‘It’s what bandits wait for’

Toronto police say the theft of idling cars during the winter is a growing problem.

Constable Gary Gomez from 42 Division of Toronto Police Services said that during bitter winter weather, before going to work people leave their cars idling in the driveway, or on the street, to warm up. Thieves simply hop in the cars and drive off.

“It’s what bandits wait for,” Gomez said. “People will wait outside of coffee shops, gas stations and when drivers run in to grab something, they come out and their cars are gone.”

The Toronto Star reported that on Jan.14 a man stole an idle Mazda 3 with a baby in the back seat outside a Newmarket daycare. Last February, a thief stole a minivan from an Oakville driveway. The van had a small child in the back seat.

Media relations manager at the Insurance Bureau of Canada, James Geuzebroek said that auto theft costs Canadian insurers about $540 million a year in claims.

“IBC has been active in encouraging people not to leave their cars idling to combat warm-up theft,” Geuzebroek said.
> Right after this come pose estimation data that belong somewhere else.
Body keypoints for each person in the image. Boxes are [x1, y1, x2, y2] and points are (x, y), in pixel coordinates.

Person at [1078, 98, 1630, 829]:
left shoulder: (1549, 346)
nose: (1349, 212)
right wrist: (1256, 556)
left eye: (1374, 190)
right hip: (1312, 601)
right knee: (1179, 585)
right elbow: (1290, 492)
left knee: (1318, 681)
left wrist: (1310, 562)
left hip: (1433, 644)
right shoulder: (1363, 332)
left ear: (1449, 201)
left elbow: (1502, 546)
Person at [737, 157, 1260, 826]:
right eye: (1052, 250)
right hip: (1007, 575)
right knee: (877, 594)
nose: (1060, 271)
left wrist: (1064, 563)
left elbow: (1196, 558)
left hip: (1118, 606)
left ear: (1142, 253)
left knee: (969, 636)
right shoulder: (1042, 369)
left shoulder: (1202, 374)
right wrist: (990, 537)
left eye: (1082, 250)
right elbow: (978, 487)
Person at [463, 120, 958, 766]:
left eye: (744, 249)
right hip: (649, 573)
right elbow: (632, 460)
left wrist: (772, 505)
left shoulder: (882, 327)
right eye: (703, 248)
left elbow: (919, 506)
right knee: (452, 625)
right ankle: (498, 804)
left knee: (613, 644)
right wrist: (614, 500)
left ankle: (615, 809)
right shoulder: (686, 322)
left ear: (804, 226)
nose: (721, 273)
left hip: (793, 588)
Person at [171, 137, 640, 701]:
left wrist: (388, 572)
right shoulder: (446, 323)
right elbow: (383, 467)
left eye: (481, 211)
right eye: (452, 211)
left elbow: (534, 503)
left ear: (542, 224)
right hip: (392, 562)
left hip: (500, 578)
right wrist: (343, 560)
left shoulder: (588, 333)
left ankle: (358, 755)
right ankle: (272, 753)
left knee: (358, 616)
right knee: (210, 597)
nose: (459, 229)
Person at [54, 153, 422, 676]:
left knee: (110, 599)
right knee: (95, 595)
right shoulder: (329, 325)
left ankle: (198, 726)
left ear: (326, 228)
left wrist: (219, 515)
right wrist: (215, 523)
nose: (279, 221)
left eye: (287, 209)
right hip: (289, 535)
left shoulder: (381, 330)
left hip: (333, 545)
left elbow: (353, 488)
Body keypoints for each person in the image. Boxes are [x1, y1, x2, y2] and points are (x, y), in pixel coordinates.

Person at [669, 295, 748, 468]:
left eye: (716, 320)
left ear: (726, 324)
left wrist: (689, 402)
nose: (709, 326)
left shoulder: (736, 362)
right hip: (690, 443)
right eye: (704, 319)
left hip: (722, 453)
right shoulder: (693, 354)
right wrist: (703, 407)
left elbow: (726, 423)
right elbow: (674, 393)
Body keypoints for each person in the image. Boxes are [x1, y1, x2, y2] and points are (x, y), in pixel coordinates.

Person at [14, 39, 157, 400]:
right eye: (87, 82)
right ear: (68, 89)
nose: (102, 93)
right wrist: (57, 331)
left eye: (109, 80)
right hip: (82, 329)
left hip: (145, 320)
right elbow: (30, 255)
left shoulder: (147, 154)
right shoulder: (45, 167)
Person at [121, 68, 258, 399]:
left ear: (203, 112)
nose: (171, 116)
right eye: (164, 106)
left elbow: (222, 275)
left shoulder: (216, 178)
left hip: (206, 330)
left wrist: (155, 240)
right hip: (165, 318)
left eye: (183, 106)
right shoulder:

“This works out to an average of $37 per policy. In theory, without auto thefts, this could reduce (individual’s annual insurance payments) by $37.”

The IBC has teamed up with the OPP to distribute pamphlets and notices right on the windshields of cars, alerting drivers.

The “Lock it or lose it” campaign began late last year. The campaign encourages people to roll-up their windows, lock car doors, pocket the keys and never leave a vehicle running and walk away.

Toronto Police Services’ website statistics said that so far 69 auto thefts occurred in Toronto this year.

The Ontario Provincial Police website reports, “The stolen car industry is a $600 million a year illicit industry in Canada. In Ontario, over 52,000 cars are stolen a year.”

In 2005, thieves stole Honda Civics more than any other car. A representative from Honda Canada said that safety features on Hondas have not been updated to combat thefts.

However, all Hondas come with an immobilizer, a coded key unique to each car. If the car doesn’t recognize the key, the engine will not turn on.

AutotheftCanada.com cite car theft as Canada’s fastest growing industry.